Where every way becomes every other way, every

day leads to another day of chasing a road that never

lets day rest. Country a hard woman, city held to her

breast. Country a woman alone at the end of a way.

Eyes running hard from field to darkling wood,

from wood to the back lawn where her children play.

Here, where a woman’s breath makes a summer day.

Here, where a word held home is still thought good.

 

 

 

Rachel Custer‘s first full-length collection, The Temple She Became, is available from Five Oaks Press. Other work has previously been published or is forthcoming in Rattle, The American Journal of Poetry, B O D Y, [PANK], and DIALOGIST, among others.

A Poem by Kevin Dobbs

Nothingness

 

 

In art history class

My late brother Sam placed

 

On the overhead a photo

He’d taken of a small shack

 

In the middle of Death Valley

On which somebody had

 

Painted in white the word “It.”

Sam, filled with young-man

 

Resolve, declared to the full hall

That he and only he

 

Had found “It.” Everyone applauded.

I, thirty years later and

 

Filled with fear and angst,

Declare to humankind

 

That I have found “nothingness.”

I know this. It’s not in my mind.

 

It’s here in Qatar just across

The Persian Gulf from Iran. Not that I

 

Dislike Iran as does my government

Which distrusts any ancient culture

 

Whose women do not readily play

With its soldiers. Thousands are

 

Stationed just down the road

From Al Ruwais—or what I call

 

Nothingness—where they await

An official change in policy.

 

Don’t confuse this searing

Surface mining town with Hell.

 

Al Ruwais has decent hummus

With flat bread and cucumbers, a few

 

Children, a Shisha bar, some palm trees,

Open-pit grinding and crushing machines,

 

Chutes and sifters. Awash with

Powdery-white sand and minerals, Al Ruwais

 

Is the explosion of a trillion bones:

Know that this is what it is

 

And you will know nothingness.

 

 

 

Kevin Dobbs has lived in the USA, Japan, China, the UAE, and Qatar. He’s published poetry, fiction, and essays, internationally, in literary journals and anthologies. With poetry forthcoming in The American Journal of Poetry and recent poetry in Painted bride Quarterly and Interlitq (The International Literary Quarterly), he’s placed poems in Chelsea, New York Quarterly, Carolina Quarterly, Poet Lore, Sou’wester, Gulf Stream, Faces in the Crowds (anthology, Tokyo), New Delta Review, Maverick Magazine, The Journal (England), Writer’s Forum, Florida Review, etc. His fiction and essays have appeared in Raritan: a Quarterly Review, Mid-American Review, Sou’wester, Beloit Fiction Journal, Bluestem (formerly Karamu), and many more. Besides writing, Kevin is a university professor and was involved for many years in labor and civil rights activities in Asia as well as NGO volunteer work. Currently, he lives in California, USA.
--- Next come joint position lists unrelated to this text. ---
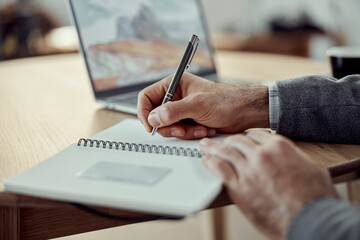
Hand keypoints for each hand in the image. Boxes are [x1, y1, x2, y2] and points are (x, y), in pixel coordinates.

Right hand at [137, 73, 268, 138]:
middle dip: (170, 126)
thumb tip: (154, 118)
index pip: (147, 97)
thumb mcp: (197, 105)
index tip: (150, 126)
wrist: (244, 112)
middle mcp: (176, 97)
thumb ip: (173, 111)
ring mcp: (182, 111)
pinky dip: (192, 134)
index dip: (145, 112)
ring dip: (184, 132)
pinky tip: (205, 129)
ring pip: (168, 127)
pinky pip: (180, 132)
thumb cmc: (226, 101)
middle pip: (156, 116)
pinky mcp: (189, 122)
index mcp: (174, 85)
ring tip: (200, 128)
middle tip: (182, 129)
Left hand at [199, 131, 336, 239]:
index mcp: (279, 147)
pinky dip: (211, 162)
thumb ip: (296, 158)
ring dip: (213, 147)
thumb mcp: (313, 168)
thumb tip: (291, 157)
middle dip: (228, 140)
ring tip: (206, 145)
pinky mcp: (239, 187)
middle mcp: (261, 155)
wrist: (309, 220)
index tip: (241, 138)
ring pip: (226, 152)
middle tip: (221, 140)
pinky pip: (220, 169)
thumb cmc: (315, 197)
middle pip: (238, 141)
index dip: (246, 136)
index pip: (256, 135)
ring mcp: (248, 170)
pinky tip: (206, 160)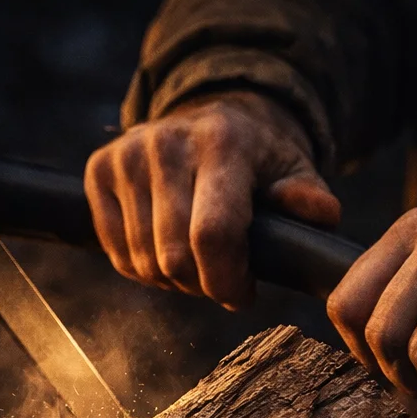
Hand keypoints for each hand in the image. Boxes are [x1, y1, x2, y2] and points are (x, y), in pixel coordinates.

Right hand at [85, 92, 340, 309]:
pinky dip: (142, 269)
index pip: (213, 235)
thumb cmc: (255, 162)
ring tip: (195, 264)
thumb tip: (318, 213)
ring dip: (172, 281)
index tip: (241, 295)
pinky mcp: (98, 170)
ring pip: (143, 262)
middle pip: (174, 256)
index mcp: (223, 141)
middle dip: (201, 286)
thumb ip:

A Poem by Grace Hughes Chappell

Cotton

 

 

to look through

our long narrow window

is to see a rectangle of beyond

strangeness isolated:

your underwear drying, cotton,

my undershirt cotton, too,

skinny straps

back and front pinched to the line,

and only half of our double flowered sheet;

you love cotton, you said

uncharacteristically

rhapsodic one day:

the smell of cotton in the sun

how we see the wind—see the wind

pumping high ever back

back ever

a kid on a swing to come forward—

and how on the flowered sheet at midnight

cotton to cotton

on cotton we feel that sun

tangled in the wind

 

 

 

There are many things that make Grace want to get up in the morning: family and friends—sitting with them and talking—writing, singing classical choral music, cooking, that first morning cup of strong, sweet tea, working in the shade garden she made without knowing she would love it, a certain small town in northern California where she and her husband have an orchard—itʼs quite a list. Grace Hughes Chappell’s poems and other pieces of writing have been published in the Sunday SF Chronicle, the Richmond ReView, the Anderson Valley Advertiser and Short Fiction by Women, and online at Your Daily Poem, Haiku Journal, Eunoia, Every Day Poets, Tanka Journal, and Front Porch Review. She also writes the classical music program notes for the choral ensembles, Vox Dilecti and the San Francisco City Chorus—forty-two concerts and counting.